Isoda, Vytautas. 2014. “THE POWER DEBATE IN SOCIAL AND POLITICAL THEORY”. Politologija 75 (3): 86-108. https://doi.org/10.15388/Polit.2014.3.3873.

Abstract

Power is one of the basic, but at the same time one of the most disputed concepts in political science, as well as other social sciences contiguous to it. The dispute over the meaning of power is best instantiated by the ongoing debate between political scientists and sociologists which started around 1960s – the so-called “faces of power debate”. Although different conceptions of arguably the same phenomenon where termed “faces of power” relatively recently by the scientists taking part in this debate, these conceptions have their roots in various paradigmatic social and political theories, and methodological traditions (Weberian comparative historical sociology, structural functionalism, critical theory and Gramscian neomarxism, structuration theory, Foucaultian post-structuralism, etc.). Therefore, the first task of this theoretical endeavour is to overview the faces-of-power literature in the context of the long-established social scientific traditions in order to trace the intellectual roots of the four faces. A strong case can be made for associating the first face of power with behaviourism, the second – with structural functionalism of Talcott Parsons and structurationism of Anthony Giddens, the third – with critical social theory and Gramscian neomarxism, whereas the fourth face of power is exclusively inspired by the works of Michel Foucault. At the end, a modest “taxonomy” of power is proposed with relative weight of social conflict / social consensus, subjectivity / objectivity of interests, and the source of power serving as axes for differentiation among different conceptions (faces).
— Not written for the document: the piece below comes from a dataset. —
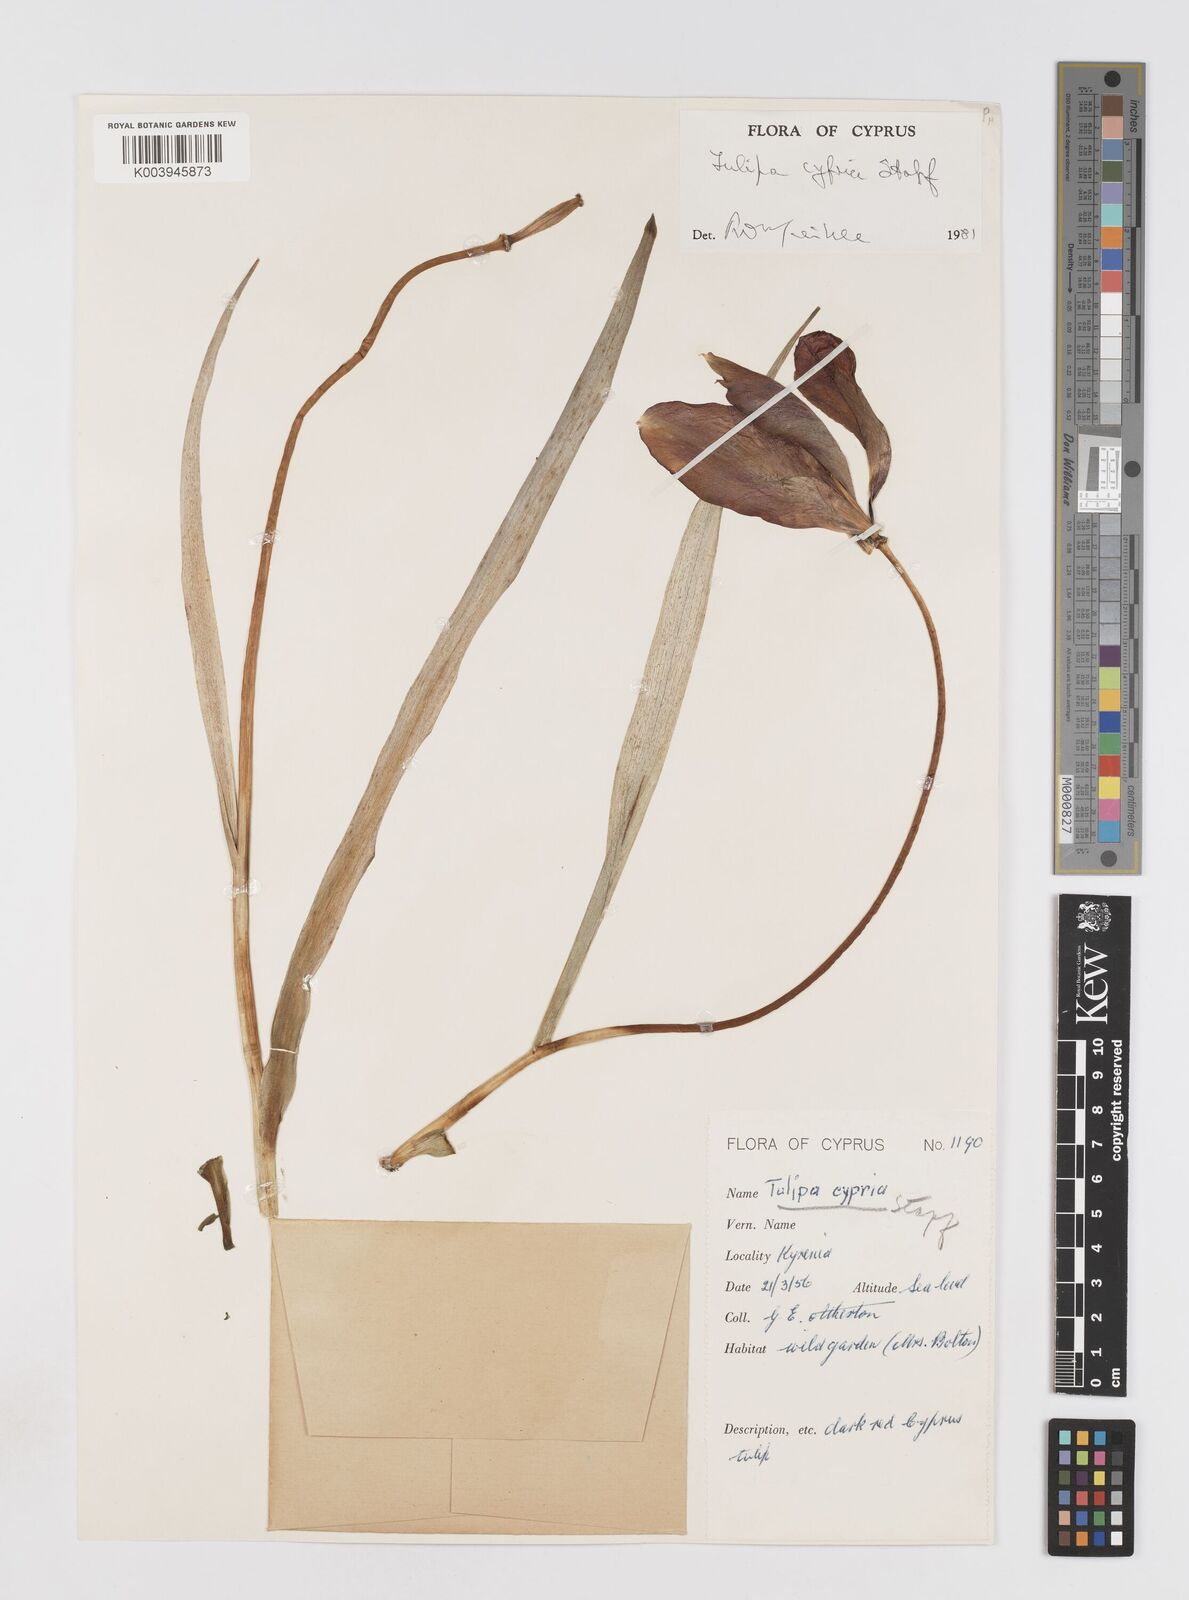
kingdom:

The second section focuses on the conceptual limits of “power” and its discursive relation to “authority” and “coercion” (meaning “physical force”). Drawing on the theoretical insights of Talcott Parsons, Hannah Arendt and Anthony Giddens, authoritative power is associated with the full institutionalisation and legitimation of relations of autonomy and dependence between a position of authority and its subordinate; therefore, as an ideal type, authoritative power by definition involves voluntary acquiescence and faces virtually no opposition. In contrast, a relation (or rather an act) of coercion involves no active part of the subject (or rather object) over whom it is exercised. Along these lines, a strong argument can be made that physical coercion is not a form of power. It does not involve a minimum amount of dialectic of control associated with power relations. “Authority” and “coercion” are thus seen as conceptual markers, the former corresponding to the maximum of power and the latter – to a complete absence of power, which is replaced by a causal chain of sheer physical force and its consequence in a Newtonian sense.